**Your objective**.
Please copy out every one of the records below word for word.

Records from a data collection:
━━━━━━
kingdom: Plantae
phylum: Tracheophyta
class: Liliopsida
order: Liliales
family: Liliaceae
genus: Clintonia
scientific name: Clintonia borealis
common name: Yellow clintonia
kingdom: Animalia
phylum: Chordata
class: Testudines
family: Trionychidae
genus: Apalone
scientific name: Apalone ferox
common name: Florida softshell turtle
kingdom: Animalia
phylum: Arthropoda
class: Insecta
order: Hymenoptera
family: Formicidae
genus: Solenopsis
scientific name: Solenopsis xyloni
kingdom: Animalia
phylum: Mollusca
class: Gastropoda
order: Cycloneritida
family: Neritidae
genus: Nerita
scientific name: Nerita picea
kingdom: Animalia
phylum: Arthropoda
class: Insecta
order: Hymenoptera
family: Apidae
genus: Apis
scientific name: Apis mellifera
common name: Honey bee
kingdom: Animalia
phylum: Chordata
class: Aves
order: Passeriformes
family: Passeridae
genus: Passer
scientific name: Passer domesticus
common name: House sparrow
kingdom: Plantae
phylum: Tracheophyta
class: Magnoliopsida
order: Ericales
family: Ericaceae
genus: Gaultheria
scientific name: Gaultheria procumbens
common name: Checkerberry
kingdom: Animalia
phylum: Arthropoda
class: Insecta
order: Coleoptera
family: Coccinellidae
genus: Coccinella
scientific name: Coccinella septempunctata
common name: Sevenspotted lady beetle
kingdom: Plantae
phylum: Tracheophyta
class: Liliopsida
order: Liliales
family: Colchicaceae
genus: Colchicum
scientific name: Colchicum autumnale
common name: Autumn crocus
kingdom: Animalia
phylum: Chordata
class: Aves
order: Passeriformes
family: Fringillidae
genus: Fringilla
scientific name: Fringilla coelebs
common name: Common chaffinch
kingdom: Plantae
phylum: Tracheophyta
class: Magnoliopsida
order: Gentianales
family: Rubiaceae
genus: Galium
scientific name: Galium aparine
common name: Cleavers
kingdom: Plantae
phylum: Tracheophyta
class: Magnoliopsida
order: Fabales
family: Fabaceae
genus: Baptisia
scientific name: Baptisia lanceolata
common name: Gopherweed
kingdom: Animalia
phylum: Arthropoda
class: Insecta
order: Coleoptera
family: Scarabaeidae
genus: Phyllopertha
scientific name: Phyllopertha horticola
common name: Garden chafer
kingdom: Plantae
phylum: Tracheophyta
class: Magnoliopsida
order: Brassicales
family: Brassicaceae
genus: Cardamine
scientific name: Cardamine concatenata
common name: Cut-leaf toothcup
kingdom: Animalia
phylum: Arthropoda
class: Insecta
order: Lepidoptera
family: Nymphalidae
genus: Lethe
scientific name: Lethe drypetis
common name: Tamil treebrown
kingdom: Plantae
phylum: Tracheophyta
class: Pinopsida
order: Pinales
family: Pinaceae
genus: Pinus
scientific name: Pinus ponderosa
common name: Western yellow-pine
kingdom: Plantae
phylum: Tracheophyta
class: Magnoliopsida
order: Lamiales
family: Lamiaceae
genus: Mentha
━━━━━━
**Result of this task**.
kingdom: Plantae
phylum: Tracheophyta
class: Liliopsida
order: Liliales
family: Liliaceae
genus: Clintonia
scientific name: Clintonia borealis
common name: Yellow clintonia
kingdom: Animalia
phylum: Chordata
class: Testudines
family: Trionychidae
genus: Apalone
scientific name: Apalone ferox
common name: Florida softshell turtle
kingdom: Animalia
phylum: Arthropoda
class: Insecta
order: Hymenoptera
family: Formicidae
genus: Solenopsis
scientific name: Solenopsis xyloni
kingdom: Animalia
phylum: Mollusca
class: Gastropoda
order: Cycloneritida
family: Neritidae
genus: Nerita
scientific name: Nerita picea
kingdom: Animalia
phylum: Arthropoda
class: Insecta
order: Hymenoptera
family: Apidae
genus: Apis
scientific name: Apis mellifera
common name: Honey bee
kingdom: Animalia
phylum: Chordata
class: Aves
order: Passeriformes
family: Passeridae
genus: Passer
scientific name: Passer domesticus
common name: House sparrow
kingdom: Plantae
phylum: Tracheophyta
class: Magnoliopsida
order: Ericales
family: Ericaceae
genus: Gaultheria
scientific name: Gaultheria procumbens
common name: Checkerberry
kingdom: Animalia
phylum: Arthropoda
class: Insecta
order: Coleoptera
family: Coccinellidae
genus: Coccinella
scientific name: Coccinella septempunctata
common name: Sevenspotted lady beetle
kingdom: Plantae
phylum: Tracheophyta
class: Liliopsida
order: Liliales
family: Colchicaceae
genus: Colchicum
scientific name: Colchicum autumnale
common name: Autumn crocus
kingdom: Animalia
phylum: Chordata
class: Aves
order: Passeriformes
family: Fringillidae
genus: Fringilla
scientific name: Fringilla coelebs
common name: Common chaffinch
kingdom: Plantae
phylum: Tracheophyta
class: Magnoliopsida
order: Gentianales
family: Rubiaceae
genus: Galium
scientific name: Galium aparine
common name: Cleavers
kingdom: Plantae
phylum: Tracheophyta
class: Magnoliopsida
order: Fabales
family: Fabaceae
genus: Baptisia
scientific name: Baptisia lanceolata
common name: Gopherweed
kingdom: Animalia
phylum: Arthropoda
class: Insecta
order: Coleoptera
family: Scarabaeidae
genus: Phyllopertha
scientific name: Phyllopertha horticola
common name: Garden chafer
kingdom: Plantae
phylum: Tracheophyta
class: Magnoliopsida
order: Brassicales
family: Brassicaceae
genus: Cardamine
scientific name: Cardamine concatenata
common name: Cut-leaf toothcup
kingdom: Animalia
phylum: Arthropoda
class: Insecta
order: Lepidoptera
family: Nymphalidae
genus: Lethe
scientific name: Lethe drypetis
common name: Tamil treebrown
kingdom: Plantae
phylum: Tracheophyta
class: Pinopsida
order: Pinales
family: Pinaceae
genus: Pinus
scientific name: Pinus ponderosa
common name: Western yellow-pine
kingdom: Plantae
phylum: Tracheophyta
class: Magnoliopsida
order: Lamiales
family: Lamiaceae
genus: Mentha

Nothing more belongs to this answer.